(Selected excerpt):
=== Begin Enclosure ===
Action-packed Days in Quebec’s Abitibi-Témiscamingue Region

Kayaking along the wooded shores of Lac des Quinze

Kayaking along the wooded shores of Lac des Quinze

By Bill Scheller
Photos by the author

“The shaman turned the Algonquin warriors into crows, so they could fly over their approaching Mohawk enemies and see how many there were.”

We were sitting around a fire lit with flint and steel. Two big canvas tepees, where we would sleep that night on fragrant pine boughs, towered in the shadows. The storyteller was André Mowatt, a guide with Abitibiwinni, an outdoor adventure service based in the small First Nations community of Pikogan, Quebec. In the last glint of twilight on the Harricana River, gathered close around the fire, we could vividly conjure the warrior-crows, the demonic man-eating Windigo, and all the characters and creatures in André’s store of Algonquin legend. The spirits, it was easy to imagine, had indeed prepared a lake of grease, and the bear, arriving and immersing first, got the greatest share. The beaver was second.

I arrived at this legend-rich fireside at the end of four remarkable days of backcountry adventure in a part of Quebec I had scarcely known at all, familiar as I’d been mainly with the areas along New England’s borders and the shores of the St. Lawrence River. I had joined a small group determined to sample as much as possible of the Abitibi-Témiscamingue region, where the boreal forest begins to take over from the farms and mixed hardwoods of southern Quebec.
=== End Enclosure ===
(Assigned task A): Copy out every line of the transcribed page entries below without changing anything, and leave out the pictures.

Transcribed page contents
=== Begin Enclosure ===
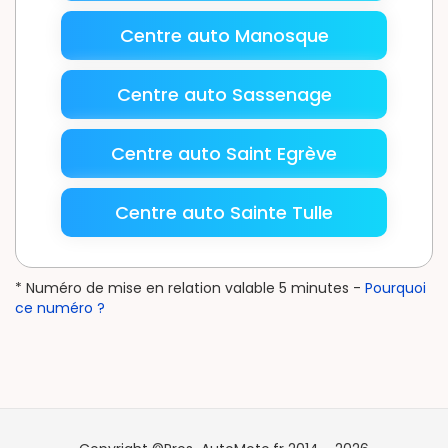
Centre auto Manosque
Centre auto Sassenage
Centre auto Saint Egrève
Centre auto Sainte Tulle
* Numéro de mise en relation valable 5 minutes -
Pourquoi
ce numéro ?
=== End Enclosure ===
(Assigned task B): Pick up the article on backcountry adventure in Quebec's Abitibi-Témiscamingue region right after its final sentence and keep writing.

(Task output A):
Centre auto Manosque
Centre auto Sassenage
Centre auto Saint Egrève
Centre auto Sainte Tulle
* Numéro de mise en relation valable 5 minutes -
Pourquoi
ce numéro ?

(Task output B):
An al fresco dinner after a day's kayaking

An al fresco dinner after a day’s kayaking

The trip began with a small urban surprise, given that the views during the hour-and-a-half flight from Montreal encompassed a seemingly endless expanse of lakes and woodland. Rouyn-Noranda, a city of 41,000 located some 400 miles (650 km) northwest of the metropolis, grew up only within the past century, as a center for smelting copper from surrounding mines (gold mining now looms large in the region’s economy), but has achieved a cultural sophistication out of all proportion to its remote location. Over a flight of samples from a local microbrewery at a sidewalk café, and, later, dinner at a chic bistro, our hosts told us that the city hosts important festivals dedicated to international cinema and to emerging music. Perhaps just as telling, as a hallmark of civilization, is the presence of a sumptuous boulangerie , Le St-Honore, established by a baker from France itself. “He decided,” reported a local, “that we needed his perfect croissants.”

An after-dinner walk around Rouyn-Noranda’s Osisko Lake – one of 22,000 in Abitibi-Témiscamingue — was a gentle prelude to the four strenuous days ahead. Early the next morning, we headed to the outlying town of Remigny, and the narrow waist of Lac des Quinze, where our sea kayaks were waiting.

The low-profile craft were perfect for slicing into the light chop as the lake broadened. With us were two guides with more than a few paddling miles behind them: Diane Moreau had been part of a nine-person team that canoed the early 19th-century fur traders’ route from Montreal to Winnipeg, a three-month journey chronicled in the Québec television series “Expedition Nor-Ouest.” France Lemire works with the regional tourism bureau to travel and map canoe and kayak routes; after guiding our trip, she and Diane would be off on a two-week paddling expedition for just that purpose.

“The route we’re on now,” Diane told me as we made our way south toward a hairpin bend and into an arm of the big lake, “was part of the voyageurs’ route in this part of Quebec.” Those dauntless adventurers would have a long way to go to reach the trunk lines of the fur trade. We were paddling a mere 10 miles (15 km), with only a couple of short portages – but our well-worked arms and shoulders and the empty, heavily wooded shorelines were a good reminder of the rigorous and lonely lives of the traders who plied Canada’s river highways. Over our entire course on Lac des Quinze, the only people we saw were four fishermen in a rowboat. Not a single outboard disturbed the primeval quiet.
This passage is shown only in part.